Task statement:
Return all of the entries exactly, but do not include the pictures.

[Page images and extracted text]
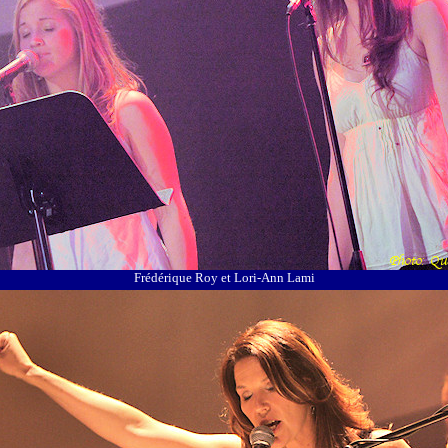
Frédérique Roy et Lori-Ann Lami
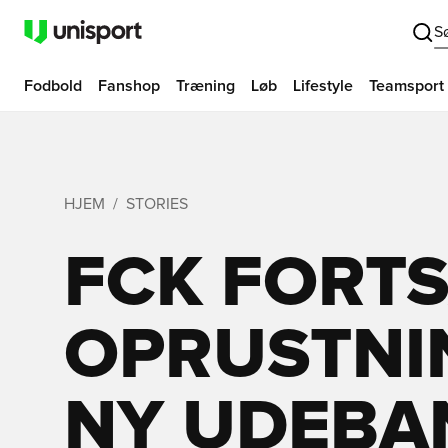
S
Fodbold
Fanshop
Træning
Løb
Lifestyle
Teamsport
HJEM
STORIES
FCK FORT
OPRUSTNI
NY UDEBA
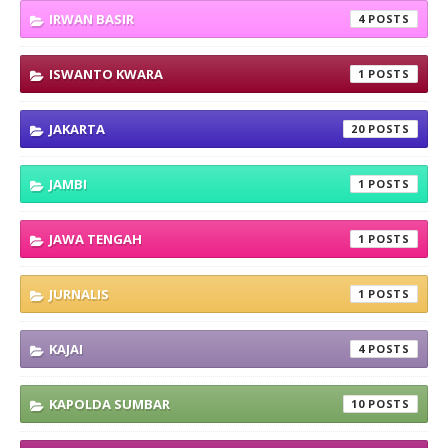
IRWAN BASIR
4
ISWANTO KWARA
1
JAKARTA
20
JAMBI
1
JAWA TENGAH
1
JURNALIS
1
KAJAI
4
KAPOLDA SUMBAR
10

Written solution:
Frédérique Roy et Lori-Ann Lami
S
Fodbold
Fanshop
Træning
Løb
Lifestyle
Teamsport
HJEM
STORIES
FCK FORT
OPRUSTNI
NY UDEBA
IRWAN BASIR
4
ISWANTO KWARA
1
JAKARTA
20
JAMBI
1
JAWA TENGAH
1
JURNALIS
1
KAJAI
4
KAPOLDA SUMBAR
10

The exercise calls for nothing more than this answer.